Newer versions include a broader environmental model that balances service quality and power consumption with indirect costs such as hardware failures and replacements, expressed in monetary terms and carbon emissions.
Administration dashboard with cluster and node status, plus entry points to monitoring and management functions.
Trace showing how administrator preferences can range from no QoS impact to controlled waiting-time increases that deliver large energy savings.
Detailed node view with OS, CPUs, memory, GPUs/Intel MIC, PSU power and load, plus IPMI configuration controls.
Configure node classes (name, description, picture, FLOPS, power consumption) and assign nodes; power values are used to compute efficiency when IPMI data is not available.
Users and jobs views provide tables and charts that summarize cluster usage and job activity.
Statistics include HGFS decision records and charts that show how the workload evolves over time.
Release tarballs are hosted locally for this site.
License: Modified BSD.
EECluster is distributed as a tarball. Unpack the release:
tar zxf eecluster-X.X.X.tgz
Install a MySQL server using your system package manager (for example, yum install mysql-community-server).

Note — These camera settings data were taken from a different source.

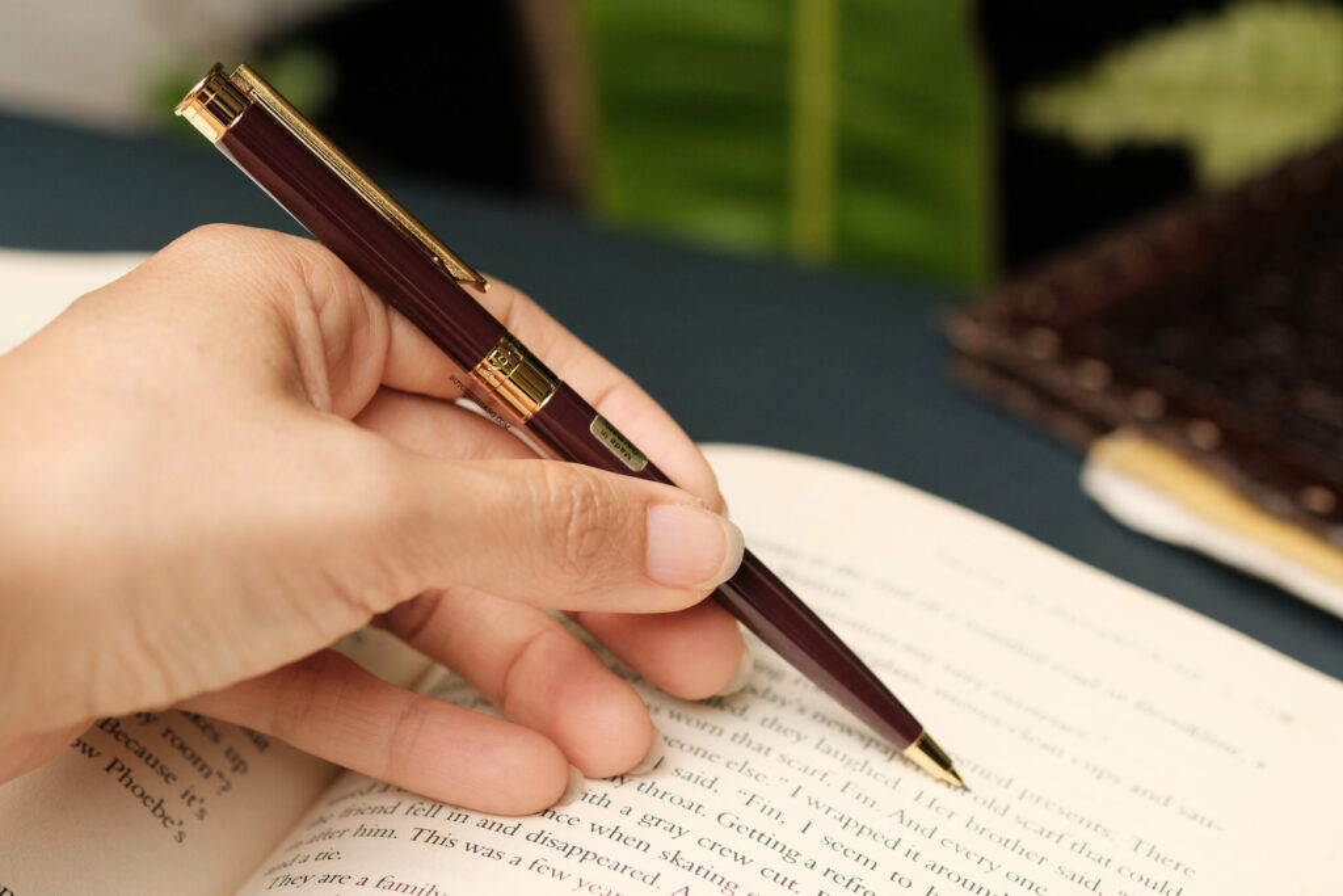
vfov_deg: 15.2
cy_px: 448
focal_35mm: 90
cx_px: 672
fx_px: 3358
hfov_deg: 22.6
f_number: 3.2
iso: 800
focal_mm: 60
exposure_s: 1/1600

Install a Java EE application server (legacy documentation recommends GlassFish).
Run the configure script:
cd eecluster-X.X.X
chmod +x configure.sh
./configure
The script checks requirements (Java, RMS, MySQL, utilities), deploys the EEClusterd service, creates an init.d script, and prompts for configuration values.
HGFS preferences are tuned against a workload scenario described in a properties file (for example
tuning.properties, which can specify the queue, training and validation sets, and the MOEA algorithm).
Run the tuning script:
HGFS_tuning.sh tuning.properties
The output is a Pareto-efficient frontier (CSV) with non-dominated configurations and HGFS parameters. Administrators select a solution and enter the values in the dashboard to create a new configuration.
Form used to enter and enable the selected tuning parameters for a queue.
List of available HGFS plans with waiting-time thresholds and weights.